• Your objective: From the entries below, count the lines holding the word "style" and give nothing but the number.

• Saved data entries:
********

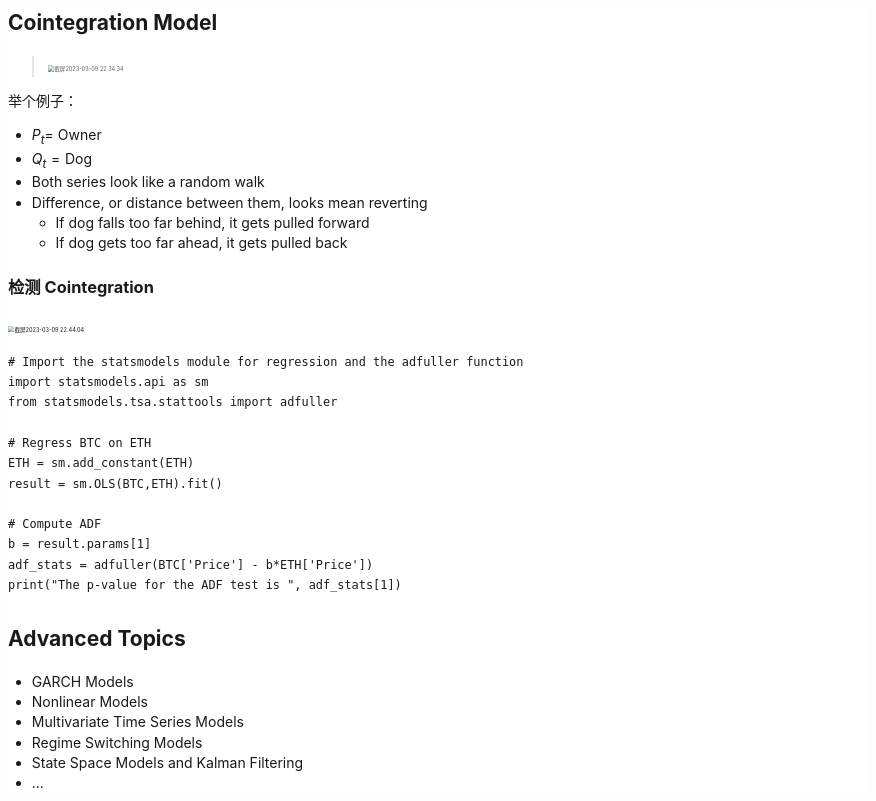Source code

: 

## Cointegration Model

> <img src="http://kylinhub.oss-cn-shanghai.aliyuncs.com/uPic/%E6%88%AA%E5%B1%8F2023-03-09%2022.34.34.png" alt="截屏2023-03-09 22.34.34" style="zoom:40%;" />

举个例子：

- $P_t=$ Owner
- $Q_t=\operatorname{Dog}$
- Both series look like a random walk
- Difference, or distance between them, looks mean reverting 
  -  If dog falls too far behind, it gets pulled forward
  - If dog gets too far ahead, it gets pulled back

### 检测 Cointegration

<img src="http://kylinhub.oss-cn-shanghai.aliyuncs.com/uPic/%E6%88%AA%E5%B1%8F2023-03-09%2022.44.04.png" alt="截屏2023-03-09 22.44.04" style="zoom:40%;" />

```
# Import the statsmodels module for regression and the adfuller function
import statsmodels.api as sm
from statsmodels.tsa.stattools import adfuller

# Regress BTC on ETH
ETH = sm.add_constant(ETH)
result = sm.OLS(BTC,ETH).fit()

# Compute ADF
b = result.params[1]
adf_stats = adfuller(BTC['Price'] - b*ETH['Price'])
print("The p-value for the ADF test is ", adf_stats[1])
```



## Advanced Topics

- GARCH Models
- Nonlinear Models
- Multivariate Time Series Models
- Regime Switching Models
- State Space Models and Kalman Filtering
- ...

********

• Completed task: 2